President Barack Obama said Sunday he was honored to sign a bill to provide aid to survivors of the Sept. 11 attacks and first responders who became ill working in the ruins at the World Trade Center.
"We will never forget the selfless courage demonstrated by the firefighters, police officers and first responders who risked their lives to save others," Obama said in a statement. "I believe this is a critical step for those who continue to bear the physical scars of those attacks."
"At long last, the President's signature has ended our nine-year struggle to address the 9/11 health crisis. The Zadroga law will save lives and fulfills our moral obligation to care for those who rose to the defense of America in a time of war," said Democratic Rep. Carolyn Maloney.

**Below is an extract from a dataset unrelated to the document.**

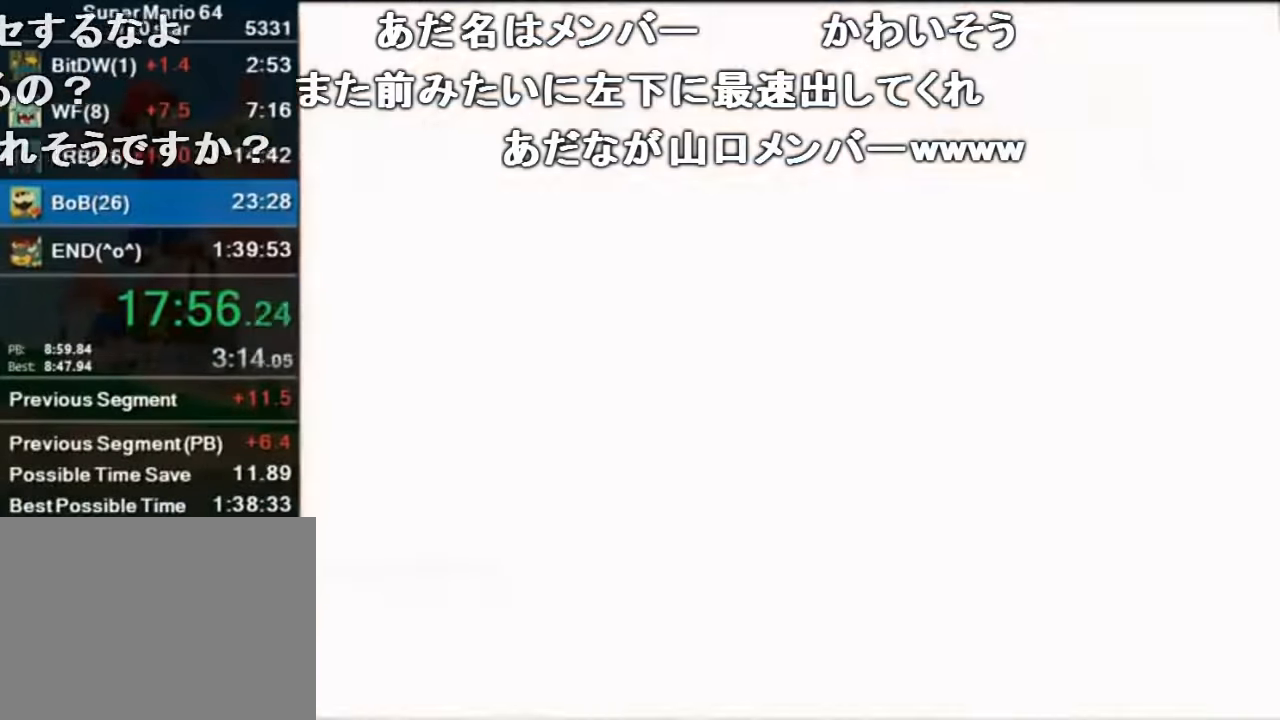
{"buttons": ["A"], "left_stick": "down", "events": [[167, "C_DOWN", "down"], [200, "left_stick", "down"], [300, "C_DOWN", "up"], [400, "A", "down"]]}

"This is a great victory for the heroes of September 11th, the firefighters, police officers and construction workers. Justice is finally being served," added Republican Rep. Peter King.
The James Zadroga 9/11 Health and Compensation Act was named after a police officer who died of a respiratory disease he contracted during the 9/11 rescue operations. The bill was one of the last measures Congress passed before adjourning in December.
Some Republicans tried to block the measure, saying they were concerned with how to pay for the bill. They dropped their opposition after lawmakers struck a compromise to reduce the costs.
The measure was a product of a compromise involving Democratic Sens. Charles Schumer and Kirsten Gillibrand of New York and Republican Sen. Tom Coburn of Oklahoma. Schumer and Gillibrand had sought $6.2 billion and keeping the compensation fund open for 10 years.
The compromise was reached after Democrats scheduled a showdown test vote for Dec. 22 and Republicans countered by threatening to run a 30-hour clock before allowing final Senate and House votes on the bill. That would have required keeping both the Senate and House in session for votes on Christmas Eve.
The bill gained momentum with help from cable TV personalities. Among the biggest champions of the package were Fox News anchor Shepard Smith and comedian and activist Jon Stewart, who championed the bill and lashed its GOP foes on his Comedy Central TV program "The Daily Show."
The $4.2 billion measure will be paid for with a fee on some foreign companies that get U.S. government procurement contracts.
There was no signing ceremony for the bill; Obama signed it privately at the rented oceanfront home in Hawaii where he's staying with his family.
White House spokesman Bill Burton said Obama had 10 days to sign the bill after its passage, a window that would have closed by the time the president returned to Washington Tuesday. Because the White House didn't receive the official bill until after Obama departed Washington Dec. 22, Burton said a staff member who was headed to Hawaii after the president carried it here for his signature.
Nearly 16,000 responders and 2,700 people living near ground zero are currently sick and receiving treatment, supporters of the measure said. More than 40,000 responders are in medical monitoring, backers said.
Researchers have found that people exposed to the thick clouds of pulverized building materials at the trade center site have high rates of asthma and sinus problems. Many firefighters also suffered a reduction in lung power.
Doctors aren't sure, though, exactly how many people are ill, and scientific doubt persists about just how many of the hundreds of illnesses are actually linked to the trade center dust. Doctors still don't know whether there is any connection between the dust and potentially fatal illnesses like cancer.